▸ Exercise
All of the data below needs to be set down again, exactly as shown.

====== Data provided

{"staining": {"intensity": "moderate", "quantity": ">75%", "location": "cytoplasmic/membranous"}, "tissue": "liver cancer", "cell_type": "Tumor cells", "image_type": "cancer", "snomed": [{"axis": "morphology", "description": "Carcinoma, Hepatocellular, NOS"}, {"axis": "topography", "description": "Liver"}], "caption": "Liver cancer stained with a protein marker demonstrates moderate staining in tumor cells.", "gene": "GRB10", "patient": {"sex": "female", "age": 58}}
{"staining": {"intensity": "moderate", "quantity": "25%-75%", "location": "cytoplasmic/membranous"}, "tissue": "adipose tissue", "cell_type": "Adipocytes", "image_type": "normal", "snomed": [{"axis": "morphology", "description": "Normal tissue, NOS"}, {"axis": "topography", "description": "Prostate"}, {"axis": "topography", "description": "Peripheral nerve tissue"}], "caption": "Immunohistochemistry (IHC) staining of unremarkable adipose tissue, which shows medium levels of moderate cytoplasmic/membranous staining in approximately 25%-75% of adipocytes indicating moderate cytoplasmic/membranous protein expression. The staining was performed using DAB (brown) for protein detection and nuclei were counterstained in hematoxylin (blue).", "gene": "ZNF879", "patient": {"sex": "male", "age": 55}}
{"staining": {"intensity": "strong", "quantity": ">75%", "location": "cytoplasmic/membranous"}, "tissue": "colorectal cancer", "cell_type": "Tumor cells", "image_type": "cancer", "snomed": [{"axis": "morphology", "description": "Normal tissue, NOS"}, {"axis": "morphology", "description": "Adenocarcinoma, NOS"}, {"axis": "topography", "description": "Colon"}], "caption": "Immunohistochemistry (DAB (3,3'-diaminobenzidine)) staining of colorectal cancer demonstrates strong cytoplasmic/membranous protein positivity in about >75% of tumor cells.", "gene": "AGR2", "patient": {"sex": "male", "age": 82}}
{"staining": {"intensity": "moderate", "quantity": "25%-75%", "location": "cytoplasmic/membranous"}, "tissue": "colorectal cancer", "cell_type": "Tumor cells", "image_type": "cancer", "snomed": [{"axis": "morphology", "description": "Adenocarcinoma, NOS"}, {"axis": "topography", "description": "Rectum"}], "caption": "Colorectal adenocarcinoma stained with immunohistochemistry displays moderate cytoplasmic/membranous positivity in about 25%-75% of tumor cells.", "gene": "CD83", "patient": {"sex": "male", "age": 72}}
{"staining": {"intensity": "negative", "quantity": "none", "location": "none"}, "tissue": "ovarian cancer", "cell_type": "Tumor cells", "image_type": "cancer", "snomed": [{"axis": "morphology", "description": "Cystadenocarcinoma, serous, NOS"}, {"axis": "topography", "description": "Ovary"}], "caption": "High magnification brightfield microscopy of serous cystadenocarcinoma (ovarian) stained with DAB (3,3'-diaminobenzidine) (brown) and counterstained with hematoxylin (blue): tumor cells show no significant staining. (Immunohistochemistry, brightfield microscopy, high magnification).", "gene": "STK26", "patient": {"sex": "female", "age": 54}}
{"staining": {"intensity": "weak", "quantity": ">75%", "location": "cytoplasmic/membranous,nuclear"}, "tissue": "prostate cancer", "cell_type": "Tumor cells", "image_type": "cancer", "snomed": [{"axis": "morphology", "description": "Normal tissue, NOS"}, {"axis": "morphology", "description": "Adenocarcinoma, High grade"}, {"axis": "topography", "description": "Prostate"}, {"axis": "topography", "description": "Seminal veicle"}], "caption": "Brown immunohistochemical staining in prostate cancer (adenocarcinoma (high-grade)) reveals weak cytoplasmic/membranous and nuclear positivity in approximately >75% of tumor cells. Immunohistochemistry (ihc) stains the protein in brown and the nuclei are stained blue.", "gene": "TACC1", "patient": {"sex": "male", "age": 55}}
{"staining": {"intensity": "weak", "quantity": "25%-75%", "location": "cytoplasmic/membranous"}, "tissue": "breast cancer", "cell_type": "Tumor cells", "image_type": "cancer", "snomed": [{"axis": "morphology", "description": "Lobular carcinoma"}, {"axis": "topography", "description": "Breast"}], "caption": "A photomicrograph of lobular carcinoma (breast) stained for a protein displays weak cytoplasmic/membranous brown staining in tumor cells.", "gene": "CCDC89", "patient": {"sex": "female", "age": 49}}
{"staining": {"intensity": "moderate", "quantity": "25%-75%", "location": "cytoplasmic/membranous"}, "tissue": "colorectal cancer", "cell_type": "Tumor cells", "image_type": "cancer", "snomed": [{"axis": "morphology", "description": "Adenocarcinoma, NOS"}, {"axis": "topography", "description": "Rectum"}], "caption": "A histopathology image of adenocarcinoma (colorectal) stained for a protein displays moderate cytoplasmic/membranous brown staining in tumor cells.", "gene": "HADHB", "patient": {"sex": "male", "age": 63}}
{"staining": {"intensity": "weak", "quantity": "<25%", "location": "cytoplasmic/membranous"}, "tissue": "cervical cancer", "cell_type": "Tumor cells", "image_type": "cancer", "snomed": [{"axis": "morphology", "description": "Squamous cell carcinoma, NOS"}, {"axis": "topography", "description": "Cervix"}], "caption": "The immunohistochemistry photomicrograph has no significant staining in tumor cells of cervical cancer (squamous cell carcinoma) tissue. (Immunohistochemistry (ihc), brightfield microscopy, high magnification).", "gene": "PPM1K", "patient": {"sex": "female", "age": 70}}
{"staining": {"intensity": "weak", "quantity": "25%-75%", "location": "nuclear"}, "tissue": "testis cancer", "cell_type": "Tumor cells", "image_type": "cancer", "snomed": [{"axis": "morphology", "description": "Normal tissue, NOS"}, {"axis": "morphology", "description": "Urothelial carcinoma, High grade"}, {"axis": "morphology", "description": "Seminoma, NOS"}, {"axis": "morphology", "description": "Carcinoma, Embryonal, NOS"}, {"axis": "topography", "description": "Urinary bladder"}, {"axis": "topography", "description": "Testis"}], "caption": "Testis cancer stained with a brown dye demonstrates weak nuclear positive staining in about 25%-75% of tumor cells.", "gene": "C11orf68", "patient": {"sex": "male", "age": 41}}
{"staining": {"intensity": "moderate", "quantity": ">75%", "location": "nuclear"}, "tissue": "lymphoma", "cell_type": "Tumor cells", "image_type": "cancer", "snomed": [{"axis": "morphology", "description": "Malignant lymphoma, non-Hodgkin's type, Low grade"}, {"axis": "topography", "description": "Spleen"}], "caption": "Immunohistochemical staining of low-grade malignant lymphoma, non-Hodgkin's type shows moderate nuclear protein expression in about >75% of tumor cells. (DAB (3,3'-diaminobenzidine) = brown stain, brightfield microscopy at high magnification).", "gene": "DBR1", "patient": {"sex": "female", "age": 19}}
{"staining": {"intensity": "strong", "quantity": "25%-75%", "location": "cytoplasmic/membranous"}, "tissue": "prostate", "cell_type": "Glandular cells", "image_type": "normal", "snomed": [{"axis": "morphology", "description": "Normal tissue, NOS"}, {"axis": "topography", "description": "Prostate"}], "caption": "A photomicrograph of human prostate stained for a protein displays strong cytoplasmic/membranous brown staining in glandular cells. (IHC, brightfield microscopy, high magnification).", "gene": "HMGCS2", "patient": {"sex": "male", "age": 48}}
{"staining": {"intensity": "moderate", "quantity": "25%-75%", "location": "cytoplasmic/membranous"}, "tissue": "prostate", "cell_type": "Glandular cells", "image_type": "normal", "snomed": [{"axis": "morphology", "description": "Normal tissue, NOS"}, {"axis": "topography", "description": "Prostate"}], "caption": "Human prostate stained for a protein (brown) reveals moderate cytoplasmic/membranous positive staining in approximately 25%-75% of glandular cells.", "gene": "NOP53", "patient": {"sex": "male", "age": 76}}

============

▸ The completed task
{"staining": {"intensity": "moderate", "quantity": ">75%", "location": "cytoplasmic/membranous"}, "tissue": "liver cancer", "cell_type": "Tumor cells", "image_type": "cancer", "snomed": [{"axis": "morphology", "description": "Carcinoma, Hepatocellular, NOS"}, {"axis": "topography", "description": "Liver"}], "caption": "Liver cancer stained with a protein marker demonstrates moderate staining in tumor cells.", "gene": "GRB10", "patient": {"sex": "female", "age": 58}}
{"staining": {"intensity": "moderate", "quantity": "25%-75%", "location": "cytoplasmic/membranous"}, "tissue": "adipose tissue", "cell_type": "Adipocytes", "image_type": "normal", "snomed": [{"axis": "morphology", "description": "Normal tissue, NOS"}, {"axis": "topography", "description": "Prostate"}, {"axis": "topography", "description": "Peripheral nerve tissue"}], "caption": "Immunohistochemistry (IHC) staining of unremarkable adipose tissue, which shows medium levels of moderate cytoplasmic/membranous staining in approximately 25%-75% of adipocytes indicating moderate cytoplasmic/membranous protein expression. The staining was performed using DAB (brown) for protein detection and nuclei were counterstained in hematoxylin (blue).", "gene": "ZNF879", "patient": {"sex": "male", "age": 55}}
{"staining": {"intensity": "strong", "quantity": ">75%", "location": "cytoplasmic/membranous"}, "tissue": "colorectal cancer", "cell_type": "Tumor cells", "image_type": "cancer", "snomed": [{"axis": "morphology", "description": "Normal tissue, NOS"}, {"axis": "morphology", "description": "Adenocarcinoma, NOS"}, {"axis": "topography", "description": "Colon"}], "caption": "Immunohistochemistry (DAB (3,3'-diaminobenzidine)) staining of colorectal cancer demonstrates strong cytoplasmic/membranous protein positivity in about >75% of tumor cells.", "gene": "AGR2", "patient": {"sex": "male", "age": 82}}
{"staining": {"intensity": "moderate", "quantity": "25%-75%", "location": "cytoplasmic/membranous"}, "tissue": "colorectal cancer", "cell_type": "Tumor cells", "image_type": "cancer", "snomed": [{"axis": "morphology", "description": "Adenocarcinoma, NOS"}, {"axis": "topography", "description": "Rectum"}], "caption": "Colorectal adenocarcinoma stained with immunohistochemistry displays moderate cytoplasmic/membranous positivity in about 25%-75% of tumor cells.", "gene": "CD83", "patient": {"sex": "male", "age": 72}}
{"staining": {"intensity": "negative", "quantity": "none", "location": "none"}, "tissue": "ovarian cancer", "cell_type": "Tumor cells", "image_type": "cancer", "snomed": [{"axis": "morphology", "description": "Cystadenocarcinoma, serous, NOS"}, {"axis": "topography", "description": "Ovary"}], "caption": "High magnification brightfield microscopy of serous cystadenocarcinoma (ovarian) stained with DAB (3,3'-diaminobenzidine) (brown) and counterstained with hematoxylin (blue): tumor cells show no significant staining. (Immunohistochemistry, brightfield microscopy, high magnification).", "gene": "STK26", "patient": {"sex": "female", "age": 54}}
{"staining": {"intensity": "weak", "quantity": ">75%", "location": "cytoplasmic/membranous,nuclear"}, "tissue": "prostate cancer", "cell_type": "Tumor cells", "image_type": "cancer", "snomed": [{"axis": "morphology", "description": "Normal tissue, NOS"}, {"axis": "morphology", "description": "Adenocarcinoma, High grade"}, {"axis": "topography", "description": "Prostate"}, {"axis": "topography", "description": "Seminal veicle"}], "caption": "Brown immunohistochemical staining in prostate cancer (adenocarcinoma (high-grade)) reveals weak cytoplasmic/membranous and nuclear positivity in approximately >75% of tumor cells. Immunohistochemistry (ihc) stains the protein in brown and the nuclei are stained blue.", "gene": "TACC1", "patient": {"sex": "male", "age": 55}}
{"staining": {"intensity": "weak", "quantity": "25%-75%", "location": "cytoplasmic/membranous"}, "tissue": "breast cancer", "cell_type": "Tumor cells", "image_type": "cancer", "snomed": [{"axis": "morphology", "description": "Lobular carcinoma"}, {"axis": "topography", "description": "Breast"}], "caption": "A photomicrograph of lobular carcinoma (breast) stained for a protein displays weak cytoplasmic/membranous brown staining in tumor cells.", "gene": "CCDC89", "patient": {"sex": "female", "age": 49}}
{"staining": {"intensity": "moderate", "quantity": "25%-75%", "location": "cytoplasmic/membranous"}, "tissue": "colorectal cancer", "cell_type": "Tumor cells", "image_type": "cancer", "snomed": [{"axis": "morphology", "description": "Adenocarcinoma, NOS"}, {"axis": "topography", "description": "Rectum"}], "caption": "A histopathology image of adenocarcinoma (colorectal) stained for a protein displays moderate cytoplasmic/membranous brown staining in tumor cells.", "gene": "HADHB", "patient": {"sex": "male", "age": 63}}
{"staining": {"intensity": "weak", "quantity": "<25%", "location": "cytoplasmic/membranous"}, "tissue": "cervical cancer", "cell_type": "Tumor cells", "image_type": "cancer", "snomed": [{"axis": "morphology", "description": "Squamous cell carcinoma, NOS"}, {"axis": "topography", "description": "Cervix"}], "caption": "The immunohistochemistry photomicrograph has no significant staining in tumor cells of cervical cancer (squamous cell carcinoma) tissue. (Immunohistochemistry (ihc), brightfield microscopy, high magnification).", "gene": "PPM1K", "patient": {"sex": "female", "age": 70}}
{"staining": {"intensity": "weak", "quantity": "25%-75%", "location": "nuclear"}, "tissue": "testis cancer", "cell_type": "Tumor cells", "image_type": "cancer", "snomed": [{"axis": "morphology", "description": "Normal tissue, NOS"}, {"axis": "morphology", "description": "Urothelial carcinoma, High grade"}, {"axis": "morphology", "description": "Seminoma, NOS"}, {"axis": "morphology", "description": "Carcinoma, Embryonal, NOS"}, {"axis": "topography", "description": "Urinary bladder"}, {"axis": "topography", "description": "Testis"}], "caption": "Testis cancer stained with a brown dye demonstrates weak nuclear positive staining in about 25%-75% of tumor cells.", "gene": "C11orf68", "patient": {"sex": "male", "age": 41}}
{"staining": {"intensity": "moderate", "quantity": ">75%", "location": "nuclear"}, "tissue": "lymphoma", "cell_type": "Tumor cells", "image_type": "cancer", "snomed": [{"axis": "morphology", "description": "Malignant lymphoma, non-Hodgkin's type, Low grade"}, {"axis": "topography", "description": "Spleen"}], "caption": "Immunohistochemical staining of low-grade malignant lymphoma, non-Hodgkin's type shows moderate nuclear protein expression in about >75% of tumor cells. (DAB (3,3'-diaminobenzidine) = brown stain, brightfield microscopy at high magnification).", "gene": "DBR1", "patient": {"sex": "female", "age": 19}}
{"staining": {"intensity": "strong", "quantity": "25%-75%", "location": "cytoplasmic/membranous"}, "tissue": "prostate", "cell_type": "Glandular cells", "image_type": "normal", "snomed": [{"axis": "morphology", "description": "Normal tissue, NOS"}, {"axis": "topography", "description": "Prostate"}], "caption": "A photomicrograph of human prostate stained for a protein displays strong cytoplasmic/membranous brown staining in glandular cells. (IHC, brightfield microscopy, high magnification).", "gene": "HMGCS2", "patient": {"sex": "male", "age": 48}}
{"staining": {"intensity": "moderate", "quantity": "25%-75%", "location": "cytoplasmic/membranous"}, "tissue": "prostate", "cell_type": "Glandular cells", "image_type": "normal", "snomed": [{"axis": "morphology", "description": "Normal tissue, NOS"}, {"axis": "topography", "description": "Prostate"}], "caption": "Human prostate stained for a protein (brown) reveals moderate cytoplasmic/membranous positive staining in approximately 25%-75% of glandular cells.", "gene": "NOP53", "patient": {"sex": "male", "age": 76}}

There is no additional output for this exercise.